Proof that $n!\leq {(\frac{n+1}{2})}^{n}$ [duplicate]

Solution 1:

Write, for $n\geq1$,

$$n!=1\times2\times\dots\times n\\=n\times (n-1)\times\dots\times 1$$

Then, multiply corresponding factors:

$$n!^2=(n\times1)\times((n-1)\times2)\times\dots\times(1\times n)$$

Inside the paretheses, you have $i\times(n+1-i)$ for $i\in\{1\dots n\}$.

Next, notice that $i\times (n+1-i)$, as a function of real $i$, is maximum for $\frac{n+1}2$ (it's a parabola, and the maximum is obtained in the midpoint between the roots). And this maximum is $\frac{n+1}{2}\left(n+1-\frac{n+1}{2}\right)=\left(\frac{n+1}{2}\right)^2$.
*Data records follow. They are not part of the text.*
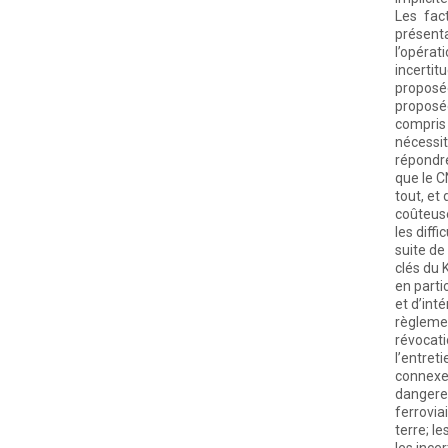
Les fac
présenta
l’opérat
incertit
proposée
proposée
compris
nécessit
répondre
que le C
tout, et 
coûteuse
les diff
suite de
clés du 
en parti
et d’int
règlemen
révocat
l’entret
connexe
dangereu
ferrovia
terre; l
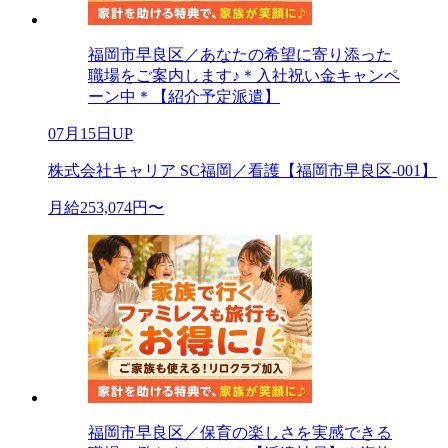
福岡市早良区／あなたの希望に寄り添った
職場をご案内します♪＊入社祝い金キャンペ
ーン中＊【紹介予定派遣】
07月15日UP
株式会社キャリア SC福岡／看護【福岡市早良区-001】
月給253,074円〜
福岡市早良区／保育の楽しさを実感できる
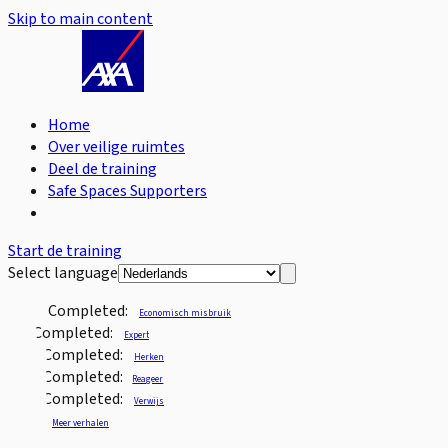
Skip to main content
Home
Over veilige ruimtes
Deel de training
Safe Spaces Supporters
Start de training
Select language
Completed:
Economisch misbruik
Completed:
Expert
Completed:
Herken
Completed:
Reageer
Completed:
Verwijs
Meer verhalen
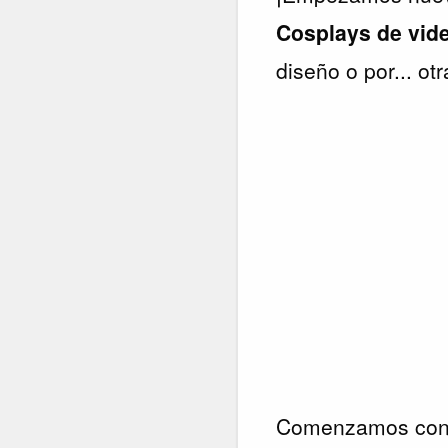
Cosplays de vid
diseño o por... ot
Comenzamos con 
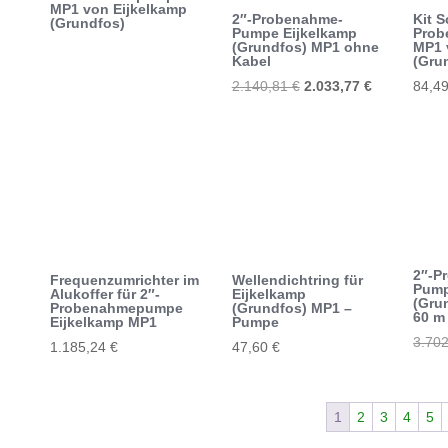
MP1 von Eijkelkamp
2″-Probenahme-
Kit S
(Grundfos)
Pumpe Eijkelkamp
Prob
(Grundfos) MP1 ohne
MP1 
Kabel
(Gru
Ursprünglicher
Aktueller
2.140,81
€
2.033,77
€
84,4
Preis
Preis
war:
ist:
2.140,81 €
2.033,77 €.
2″-P
Frequenzumrichter im
Wellendichtring für
Pump
Alukoffer für 2″-
Eijkelkamp
(Gru
Probenahmepumpe
(Grundfos) MP1 –
60 m
Eijkelkamp MP1
Pumpe
3.70
1.185,24
€
47,60
€
1
2
3
4
5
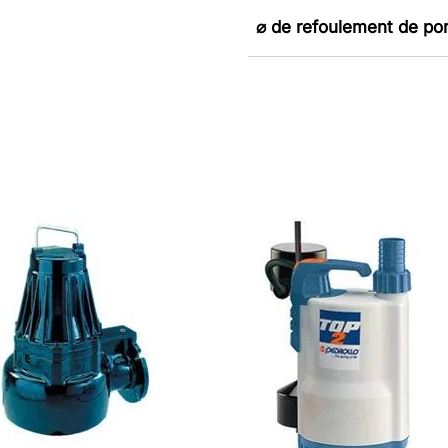
⌀ de refoulement de p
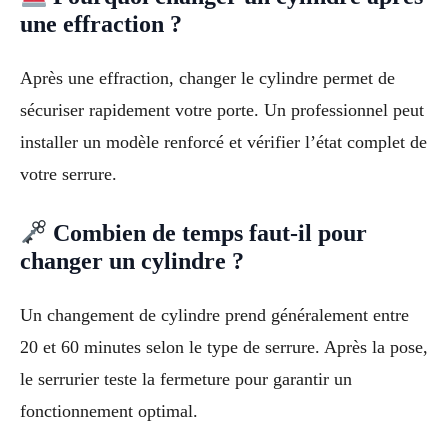
une effraction ?
Après une effraction, changer le cylindre permet de
sécuriser rapidement votre porte. Un professionnel peut
installer un modèle renforcé et vérifier l’état complet de
votre serrure.
Combien de temps faut-il pour
changer un cylindre ?
Un changement de cylindre prend généralement entre
20 et 60 minutes selon le type de serrure. Après la pose,
le serrurier teste la fermeture pour garantir un
fonctionnement optimal.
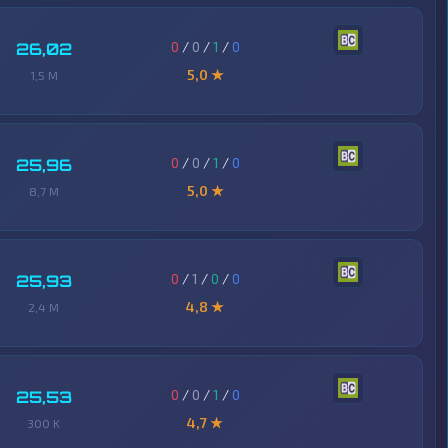
0
/
0
/
1
/
0
26,02
5,0 ★
1,5 M
0
/
0
/
1
/
0
25,96
5,0 ★
8,7 M
0
/
1
/
0
/
0
25,93
4,8 ★
2,4 M
0
/
0
/
1
/
0
25,53
4,7 ★
300 K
So each parenthesis in the preceding product is less than or equal to $\left(\frac{n+1}{2}\right)^2$, and

$$n!^2\leq\left(\frac{n+1}{2}\right)^{2n}$$

Finally

$$n!\leq\left(\frac{n+1}{2}\right)^{n}$$

Solution 2:

The claim is a straightforward consequence of the AM-GM inequality, $$ n!=\prod_{k=1}^{n}k<\left(\frac{1}{n}\sum_{k=1}^{n}k\right)^n = \left(\frac{n+1}{2}\right)^n.$$ For an improved bound, we may consider that for any $n\geq 2$ $$ \log(n!)=\sum_{k=1}^{n}\log(k) = n\log(n)-\sum_{k=1}^{n-1}k \log\left(1+\frac{1}{k}\right) $$ follows from summation by parts, and since $\frac{\log(1+x)}{x}>\frac{1}{1+\frac{x}{2}}$ over the interval $(0,1)$, $$ \log(n!) < n(\log n-1)+\sum_{k=0}^{n-1}\frac{1}{2k+1}<n(\log n-1)+1+\frac{\log n}{2} $$ hence, by exponentiation, $$ n! < \color{red}{e\sqrt{n}\left(\frac{n}{e}\right)^n}.$$

By refining the last approach through creative telescoping, we may also prove Stirling's inequality: $$ \left(\frac{n}{e}\right)^n \sqrt{2\pi n} \exp\left(\frac{1}{12n+1}\right) < n! < \left(\frac{n}{e}\right)^n \sqrt{2\pi n} \exp\left(\frac{1}{12n}\right).$$

Solution 3:

Proof by induction.

$$1! \le \dfrac{(1+1)\ ^ 1}{2} = 1 $$ Assume for all n (that the inequality holds) , and prove for n+1: $$ (n+1)! = (n+1)*n! \le (n+1)*\dfrac{(n+1) \ ^ n}{2} = \dfrac{(n+1) \ ^ {n+1}}{2} \le \dfrac{(n+1 +1) \ ^ {n+1}}{2} = \dfrac{(n+2) \ ^ {n+1}}{2}$$

in the first inequality I used the I.H.